YOUR TASK: Where an entry below contains an image, skip the image and reproduce the rest exactly.

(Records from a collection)
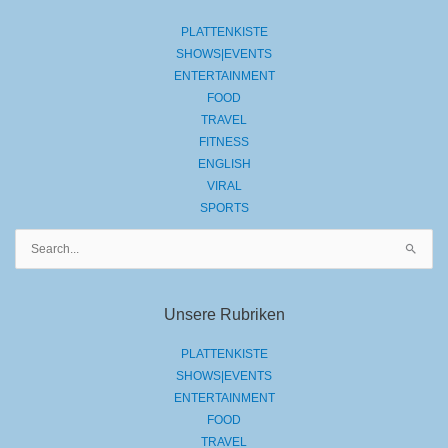
PLATTENKISTE
SHOWS|EVENTS
ENTERTAINMENT
FOOD
TRAVEL
FITNESS
ENGLISH
VIRAL
SPORTS
Suchen
nach:
Unsere Rubriken
PLATTENKISTE
SHOWS|EVENTS
ENTERTAINMENT
FOOD
TRAVEL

ANSWER SPACE:
PLATTENKISTE
SHOWS|EVENTS
ENTERTAINMENT
FOOD
TRAVEL
FITNESS
ENGLISH
VIRAL
SPORTS
Suchen
nach:
Unsere Rubriken
PLATTENKISTE
SHOWS|EVENTS
ENTERTAINMENT
FOOD
TRAVEL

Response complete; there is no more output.